**TASK DETAILS:** In the passage below, update the lines from the line with "15.铁匠之子纯陀受到世尊说" up to and including the line with "22.世尊坐在敷设好的座位上" by changing "猪树耳" to "栴檀树耳" and leaving everything else untouched. Return only those lines.

*-*-*

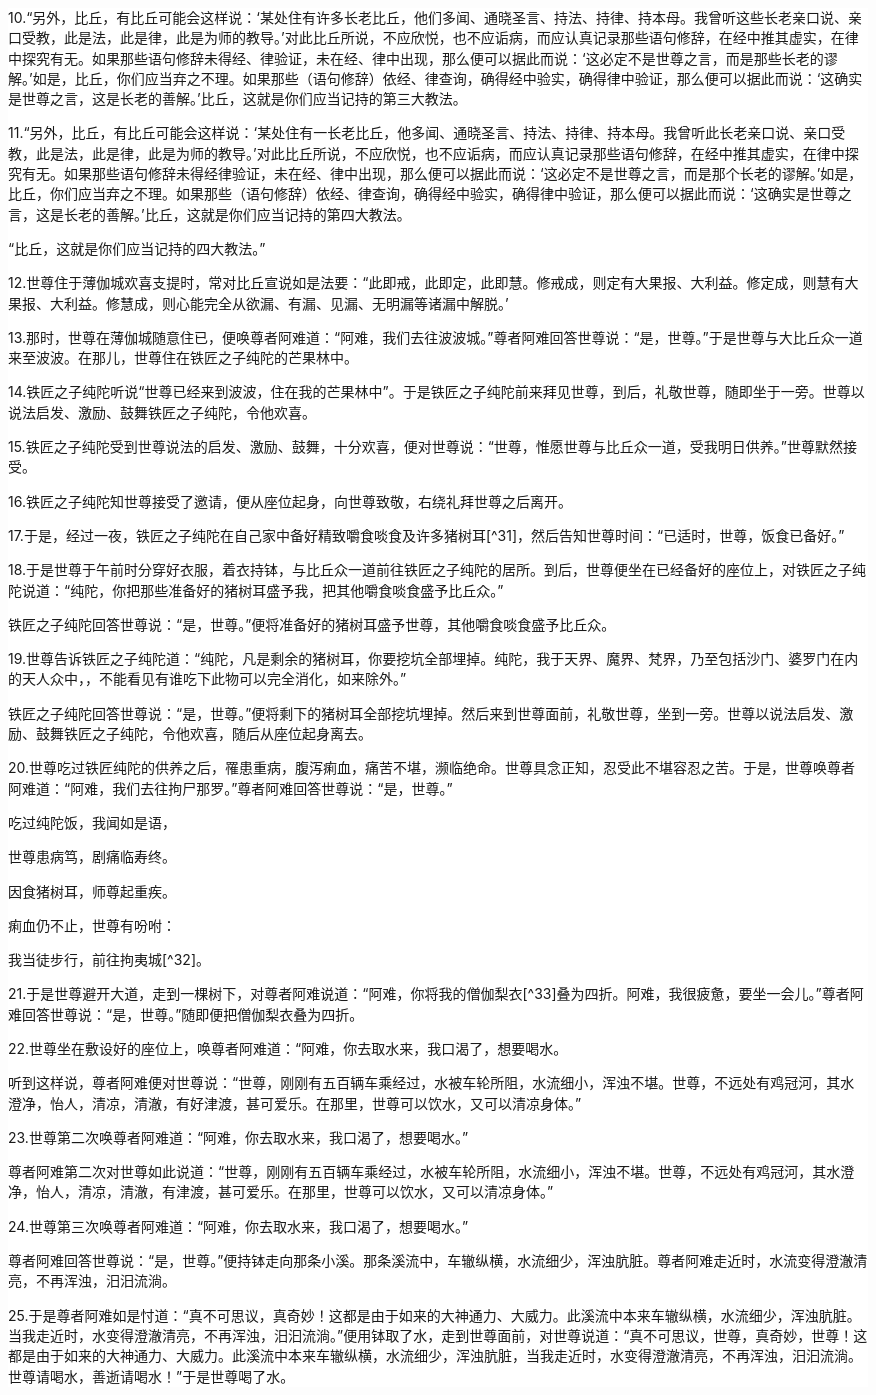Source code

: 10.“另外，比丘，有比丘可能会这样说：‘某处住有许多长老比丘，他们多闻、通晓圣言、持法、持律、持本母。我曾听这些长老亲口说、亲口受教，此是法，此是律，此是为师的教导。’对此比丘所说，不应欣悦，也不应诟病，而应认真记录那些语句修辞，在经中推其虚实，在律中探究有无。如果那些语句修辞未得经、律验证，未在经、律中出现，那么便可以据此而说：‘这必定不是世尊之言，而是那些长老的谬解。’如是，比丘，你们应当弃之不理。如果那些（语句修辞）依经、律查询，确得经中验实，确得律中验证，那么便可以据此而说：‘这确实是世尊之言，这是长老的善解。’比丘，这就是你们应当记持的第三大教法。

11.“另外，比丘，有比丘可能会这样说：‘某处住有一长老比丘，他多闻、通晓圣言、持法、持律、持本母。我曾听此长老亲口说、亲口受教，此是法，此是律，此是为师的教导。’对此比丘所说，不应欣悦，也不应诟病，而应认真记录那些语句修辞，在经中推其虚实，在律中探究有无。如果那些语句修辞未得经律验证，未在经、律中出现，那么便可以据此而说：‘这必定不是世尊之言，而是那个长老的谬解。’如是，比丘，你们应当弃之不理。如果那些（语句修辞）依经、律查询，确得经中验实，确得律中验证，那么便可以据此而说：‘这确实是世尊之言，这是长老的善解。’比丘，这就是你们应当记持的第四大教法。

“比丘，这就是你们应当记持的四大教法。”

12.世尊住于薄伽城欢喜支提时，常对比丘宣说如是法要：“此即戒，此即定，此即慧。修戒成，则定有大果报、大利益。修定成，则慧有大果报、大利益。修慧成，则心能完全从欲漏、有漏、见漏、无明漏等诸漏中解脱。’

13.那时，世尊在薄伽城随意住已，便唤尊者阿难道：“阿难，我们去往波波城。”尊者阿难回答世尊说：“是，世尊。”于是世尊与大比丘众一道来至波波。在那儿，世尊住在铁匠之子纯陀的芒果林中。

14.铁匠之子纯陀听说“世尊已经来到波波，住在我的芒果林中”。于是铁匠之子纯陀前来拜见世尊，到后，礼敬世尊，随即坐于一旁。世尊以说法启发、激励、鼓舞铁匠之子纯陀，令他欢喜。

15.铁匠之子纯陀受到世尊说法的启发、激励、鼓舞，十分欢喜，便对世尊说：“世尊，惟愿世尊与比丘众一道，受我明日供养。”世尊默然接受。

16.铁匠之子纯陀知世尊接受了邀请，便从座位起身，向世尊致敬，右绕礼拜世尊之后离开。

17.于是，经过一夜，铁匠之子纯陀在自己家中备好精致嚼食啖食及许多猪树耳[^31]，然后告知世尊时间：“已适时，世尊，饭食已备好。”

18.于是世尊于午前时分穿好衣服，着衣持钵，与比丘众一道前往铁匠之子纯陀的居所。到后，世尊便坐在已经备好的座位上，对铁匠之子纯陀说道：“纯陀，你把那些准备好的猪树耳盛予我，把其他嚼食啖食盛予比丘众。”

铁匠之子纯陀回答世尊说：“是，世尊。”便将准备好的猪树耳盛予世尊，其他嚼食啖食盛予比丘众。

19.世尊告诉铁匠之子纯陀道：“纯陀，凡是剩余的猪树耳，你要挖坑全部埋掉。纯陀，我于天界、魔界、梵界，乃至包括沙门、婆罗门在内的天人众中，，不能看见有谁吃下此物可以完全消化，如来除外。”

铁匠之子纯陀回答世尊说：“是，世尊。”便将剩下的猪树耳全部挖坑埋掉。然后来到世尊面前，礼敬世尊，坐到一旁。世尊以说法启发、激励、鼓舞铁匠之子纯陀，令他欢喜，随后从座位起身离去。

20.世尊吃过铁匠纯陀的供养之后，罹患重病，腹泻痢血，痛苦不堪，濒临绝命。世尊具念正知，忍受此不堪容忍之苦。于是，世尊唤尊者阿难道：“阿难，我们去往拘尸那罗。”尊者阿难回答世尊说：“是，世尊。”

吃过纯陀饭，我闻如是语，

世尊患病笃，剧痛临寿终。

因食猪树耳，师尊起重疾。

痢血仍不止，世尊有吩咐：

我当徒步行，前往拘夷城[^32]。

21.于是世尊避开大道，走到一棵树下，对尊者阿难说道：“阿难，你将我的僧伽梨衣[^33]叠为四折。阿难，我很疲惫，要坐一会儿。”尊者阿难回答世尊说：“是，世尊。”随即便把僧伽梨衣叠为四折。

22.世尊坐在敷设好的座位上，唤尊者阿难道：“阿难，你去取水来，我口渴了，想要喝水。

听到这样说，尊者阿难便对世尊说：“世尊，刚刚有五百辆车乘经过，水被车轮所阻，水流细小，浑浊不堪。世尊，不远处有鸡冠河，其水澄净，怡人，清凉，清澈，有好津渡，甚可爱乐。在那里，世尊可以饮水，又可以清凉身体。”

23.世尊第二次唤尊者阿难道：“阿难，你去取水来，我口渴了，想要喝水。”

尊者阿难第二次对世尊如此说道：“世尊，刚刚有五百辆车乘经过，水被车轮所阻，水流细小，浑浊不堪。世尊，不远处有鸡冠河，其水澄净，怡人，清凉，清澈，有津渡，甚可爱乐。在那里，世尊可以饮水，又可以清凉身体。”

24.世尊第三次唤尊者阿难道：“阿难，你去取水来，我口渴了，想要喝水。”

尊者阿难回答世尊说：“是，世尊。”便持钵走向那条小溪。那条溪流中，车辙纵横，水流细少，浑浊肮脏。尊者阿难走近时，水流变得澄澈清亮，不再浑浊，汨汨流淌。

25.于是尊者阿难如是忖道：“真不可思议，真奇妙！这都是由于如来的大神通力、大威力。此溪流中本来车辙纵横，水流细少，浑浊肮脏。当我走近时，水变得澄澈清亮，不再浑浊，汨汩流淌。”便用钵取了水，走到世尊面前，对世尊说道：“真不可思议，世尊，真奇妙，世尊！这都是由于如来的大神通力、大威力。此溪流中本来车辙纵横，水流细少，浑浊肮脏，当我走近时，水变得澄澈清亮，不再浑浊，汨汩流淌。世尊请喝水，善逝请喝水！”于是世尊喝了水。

*-*-*

**ANSWER SPACE:**
15.铁匠之子纯陀受到世尊说法的启发、激励、鼓舞，十分欢喜，便对世尊说：“世尊，惟愿世尊与比丘众一道，受我明日供养。”世尊默然接受。

16.铁匠之子纯陀知世尊接受了邀请，便从座位起身，向世尊致敬，右绕礼拜世尊之后离开。

17.于是，经过一夜，铁匠之子纯陀在自己家中备好精致嚼食啖食及许多栴檀树耳[^31]，然后告知世尊时间：“已适时，世尊，饭食已备好。”

18.于是世尊于午前时分穿好衣服，着衣持钵，与比丘众一道前往铁匠之子纯陀的居所。到后，世尊便坐在已经备好的座位上，对铁匠之子纯陀说道：“纯陀，你把那些准备好的栴檀树耳盛予我，把其他嚼食啖食盛予比丘众。”

铁匠之子纯陀回答世尊说：“是，世尊。”便将准备好的栴檀树耳盛予世尊，其他嚼食啖食盛予比丘众。

19.世尊告诉铁匠之子纯陀道：“纯陀，凡是剩余的栴檀树耳，你要挖坑全部埋掉。纯陀，我于天界、魔界、梵界，乃至包括沙门、婆罗门在内的天人众中，，不能看见有谁吃下此物可以完全消化，如来除外。”

铁匠之子纯陀回答世尊说：“是，世尊。”便将剩下的栴檀树耳全部挖坑埋掉。然后来到世尊面前，礼敬世尊，坐到一旁。世尊以说法启发、激励、鼓舞铁匠之子纯陀，令他欢喜，随后从座位起身离去。

20.世尊吃过铁匠纯陀的供养之后，罹患重病，腹泻痢血，痛苦不堪，濒临绝命。世尊具念正知，忍受此不堪容忍之苦。于是，世尊唤尊者阿难道：“阿难，我们去往拘尸那罗。”尊者阿难回答世尊说：“是，世尊。”

吃过纯陀饭，我闻如是语，

世尊患病笃，剧痛临寿终。

因食栴檀树耳，师尊起重疾。

痢血仍不止，世尊有吩咐：

我当徒步行，前往拘夷城[^32]。

21.于是世尊避开大道，走到一棵树下，对尊者阿难说道：“阿难，你将我的僧伽梨衣[^33]叠为四折。阿难，我很疲惫，要坐一会儿。”尊者阿难回答世尊说：“是，世尊。”随即便把僧伽梨衣叠为四折。

22.世尊坐在敷设好的座位上，唤尊者阿难道：“阿难，你去取水来，我口渴了，想要喝水。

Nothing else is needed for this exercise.